The general vertex form is
$\textcolor{w h i t e}{\text{XXX}} y = m {\left(x - a\right)}^{2} + b$ for a parabola with vertex at $\left(a , b\right)$

To convert $y = {x}^{2} - 6 x + 8$ into vertex form, perform the process called "completing the square":

For a squared binomial ${\left(x + k\right)}^{2} = \textcolor{b l u e}{{x}^{2} + 2 k x} + {k}^{2}$
So if $\textcolor{b l u e}{{x}^{2} - 6 x}$ are the first two terms of an expanded squared binomial, then $k = - 3$ and the third term must be ${k}^{2} = 9$

We can add $9$ to the given expression to "complete the square", but we we also need to subtract $9$ so that the value of the expression stays the same.

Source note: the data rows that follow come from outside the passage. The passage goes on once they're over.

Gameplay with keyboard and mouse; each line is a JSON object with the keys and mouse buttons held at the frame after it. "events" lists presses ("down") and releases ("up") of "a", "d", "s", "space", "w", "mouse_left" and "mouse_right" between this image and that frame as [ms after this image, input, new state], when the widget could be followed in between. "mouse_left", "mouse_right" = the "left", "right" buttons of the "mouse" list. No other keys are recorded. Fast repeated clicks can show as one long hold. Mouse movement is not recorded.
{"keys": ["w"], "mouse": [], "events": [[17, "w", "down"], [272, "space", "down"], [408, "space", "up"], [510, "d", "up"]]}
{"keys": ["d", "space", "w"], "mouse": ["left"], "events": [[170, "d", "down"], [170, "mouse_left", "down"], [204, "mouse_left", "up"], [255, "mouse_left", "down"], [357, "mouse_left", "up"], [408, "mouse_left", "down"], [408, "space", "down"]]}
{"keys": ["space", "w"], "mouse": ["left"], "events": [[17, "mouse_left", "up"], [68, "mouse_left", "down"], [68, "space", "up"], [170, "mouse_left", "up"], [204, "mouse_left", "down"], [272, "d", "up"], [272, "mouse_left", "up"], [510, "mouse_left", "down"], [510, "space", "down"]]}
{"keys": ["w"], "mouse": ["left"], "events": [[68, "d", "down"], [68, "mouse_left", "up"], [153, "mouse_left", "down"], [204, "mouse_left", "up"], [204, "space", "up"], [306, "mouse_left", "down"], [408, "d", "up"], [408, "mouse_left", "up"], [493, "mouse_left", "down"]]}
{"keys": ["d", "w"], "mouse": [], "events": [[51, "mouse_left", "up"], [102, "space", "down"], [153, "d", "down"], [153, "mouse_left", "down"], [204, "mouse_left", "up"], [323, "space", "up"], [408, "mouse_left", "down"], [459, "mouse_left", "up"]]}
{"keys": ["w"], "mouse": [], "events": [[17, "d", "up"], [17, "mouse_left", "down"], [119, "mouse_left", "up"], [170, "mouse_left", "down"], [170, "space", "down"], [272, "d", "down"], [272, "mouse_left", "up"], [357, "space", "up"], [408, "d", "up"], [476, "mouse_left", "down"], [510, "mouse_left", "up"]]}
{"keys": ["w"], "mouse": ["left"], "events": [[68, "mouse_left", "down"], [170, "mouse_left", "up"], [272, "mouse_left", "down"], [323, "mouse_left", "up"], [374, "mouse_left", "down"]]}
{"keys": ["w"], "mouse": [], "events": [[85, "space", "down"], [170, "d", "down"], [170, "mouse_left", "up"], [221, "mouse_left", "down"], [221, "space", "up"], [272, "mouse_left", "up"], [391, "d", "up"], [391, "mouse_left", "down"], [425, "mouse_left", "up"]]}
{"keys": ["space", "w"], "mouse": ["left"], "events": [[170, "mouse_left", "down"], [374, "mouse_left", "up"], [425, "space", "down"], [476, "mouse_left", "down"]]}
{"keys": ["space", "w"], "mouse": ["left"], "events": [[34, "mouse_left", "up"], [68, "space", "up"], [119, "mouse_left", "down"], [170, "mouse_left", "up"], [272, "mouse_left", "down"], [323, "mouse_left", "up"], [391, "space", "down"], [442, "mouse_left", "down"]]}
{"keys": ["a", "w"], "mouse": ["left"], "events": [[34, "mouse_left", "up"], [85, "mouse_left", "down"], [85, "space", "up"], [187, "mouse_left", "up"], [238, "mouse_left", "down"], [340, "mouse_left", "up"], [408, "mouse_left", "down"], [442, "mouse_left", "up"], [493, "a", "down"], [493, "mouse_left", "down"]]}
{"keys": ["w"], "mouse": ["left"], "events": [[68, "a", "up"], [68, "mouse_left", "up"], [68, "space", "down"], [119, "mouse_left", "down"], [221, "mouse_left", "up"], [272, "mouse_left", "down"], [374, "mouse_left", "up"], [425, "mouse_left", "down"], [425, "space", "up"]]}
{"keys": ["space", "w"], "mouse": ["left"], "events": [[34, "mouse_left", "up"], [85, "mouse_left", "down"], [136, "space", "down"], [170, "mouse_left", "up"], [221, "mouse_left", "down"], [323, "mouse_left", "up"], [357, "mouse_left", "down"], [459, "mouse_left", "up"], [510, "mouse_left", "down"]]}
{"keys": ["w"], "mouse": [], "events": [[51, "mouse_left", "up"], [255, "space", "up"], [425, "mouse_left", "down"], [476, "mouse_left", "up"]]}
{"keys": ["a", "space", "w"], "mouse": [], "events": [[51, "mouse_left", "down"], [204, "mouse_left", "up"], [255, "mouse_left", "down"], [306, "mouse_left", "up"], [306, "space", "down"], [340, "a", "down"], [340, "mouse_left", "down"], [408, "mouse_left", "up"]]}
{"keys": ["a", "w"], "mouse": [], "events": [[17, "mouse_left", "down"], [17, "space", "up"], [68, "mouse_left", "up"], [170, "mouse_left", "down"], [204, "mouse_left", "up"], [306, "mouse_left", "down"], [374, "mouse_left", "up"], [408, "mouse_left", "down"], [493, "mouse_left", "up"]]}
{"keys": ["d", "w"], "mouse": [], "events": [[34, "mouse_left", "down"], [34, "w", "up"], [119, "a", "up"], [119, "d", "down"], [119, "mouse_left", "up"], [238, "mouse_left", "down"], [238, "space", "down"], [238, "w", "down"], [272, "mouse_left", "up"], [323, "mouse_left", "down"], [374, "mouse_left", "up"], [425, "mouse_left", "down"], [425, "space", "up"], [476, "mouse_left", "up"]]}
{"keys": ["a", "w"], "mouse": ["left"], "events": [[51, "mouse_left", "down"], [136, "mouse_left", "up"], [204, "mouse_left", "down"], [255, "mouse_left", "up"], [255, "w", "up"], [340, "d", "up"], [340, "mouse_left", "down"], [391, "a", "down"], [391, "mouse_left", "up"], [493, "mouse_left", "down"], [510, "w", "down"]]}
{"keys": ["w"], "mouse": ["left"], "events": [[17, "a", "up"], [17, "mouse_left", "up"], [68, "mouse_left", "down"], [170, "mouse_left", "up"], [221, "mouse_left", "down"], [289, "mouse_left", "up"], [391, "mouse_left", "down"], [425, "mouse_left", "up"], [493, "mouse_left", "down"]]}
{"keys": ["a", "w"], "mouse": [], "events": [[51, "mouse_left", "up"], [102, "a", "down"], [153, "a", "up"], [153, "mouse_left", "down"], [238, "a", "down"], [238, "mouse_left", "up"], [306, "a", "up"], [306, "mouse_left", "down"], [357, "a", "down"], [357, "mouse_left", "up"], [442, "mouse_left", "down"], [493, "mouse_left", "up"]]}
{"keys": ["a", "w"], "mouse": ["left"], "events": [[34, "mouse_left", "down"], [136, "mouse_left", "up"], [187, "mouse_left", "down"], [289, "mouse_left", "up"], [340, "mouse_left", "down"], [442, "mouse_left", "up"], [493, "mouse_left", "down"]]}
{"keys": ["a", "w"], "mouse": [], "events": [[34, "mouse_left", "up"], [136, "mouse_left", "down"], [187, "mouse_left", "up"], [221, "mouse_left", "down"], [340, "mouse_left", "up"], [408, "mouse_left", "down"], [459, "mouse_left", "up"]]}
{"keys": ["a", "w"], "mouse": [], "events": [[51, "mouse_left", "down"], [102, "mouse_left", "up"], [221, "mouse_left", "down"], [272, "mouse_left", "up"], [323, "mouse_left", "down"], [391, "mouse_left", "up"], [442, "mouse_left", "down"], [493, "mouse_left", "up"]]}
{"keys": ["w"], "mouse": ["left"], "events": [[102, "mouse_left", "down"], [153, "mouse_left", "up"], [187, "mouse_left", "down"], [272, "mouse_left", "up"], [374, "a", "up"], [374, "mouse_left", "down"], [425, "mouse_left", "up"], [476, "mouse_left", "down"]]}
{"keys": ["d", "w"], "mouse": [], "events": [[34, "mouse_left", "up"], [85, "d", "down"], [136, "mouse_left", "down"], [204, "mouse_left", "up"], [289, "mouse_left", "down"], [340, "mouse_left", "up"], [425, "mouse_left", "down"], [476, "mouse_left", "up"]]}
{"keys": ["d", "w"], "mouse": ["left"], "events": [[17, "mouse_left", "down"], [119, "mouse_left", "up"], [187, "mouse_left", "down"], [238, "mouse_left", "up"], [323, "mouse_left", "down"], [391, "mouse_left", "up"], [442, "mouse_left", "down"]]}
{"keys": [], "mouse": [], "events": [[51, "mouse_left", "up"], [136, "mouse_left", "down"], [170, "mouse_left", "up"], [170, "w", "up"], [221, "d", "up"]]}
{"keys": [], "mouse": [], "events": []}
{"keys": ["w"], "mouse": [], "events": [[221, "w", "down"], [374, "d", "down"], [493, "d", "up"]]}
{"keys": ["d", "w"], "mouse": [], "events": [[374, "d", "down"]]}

$y = {x}^{2} - 6 x \textcolor{red}{+ 9} + 8 \textcolor{red}{- 9}$

$y = {\left(x - 3\right)}^{2} - 1$
or, in explicit vertex form:
$y = 1 {\left(x - 3\right)}^{2} + \left(- 1\right)$

Typically I leave the value $m$ off when it is $1$ (the default anyway) but find that writing the constant term as $+ \left(- 1\right)$ helps me remember that the $y$ coordinate of the vertex is $\left(- 1\right)$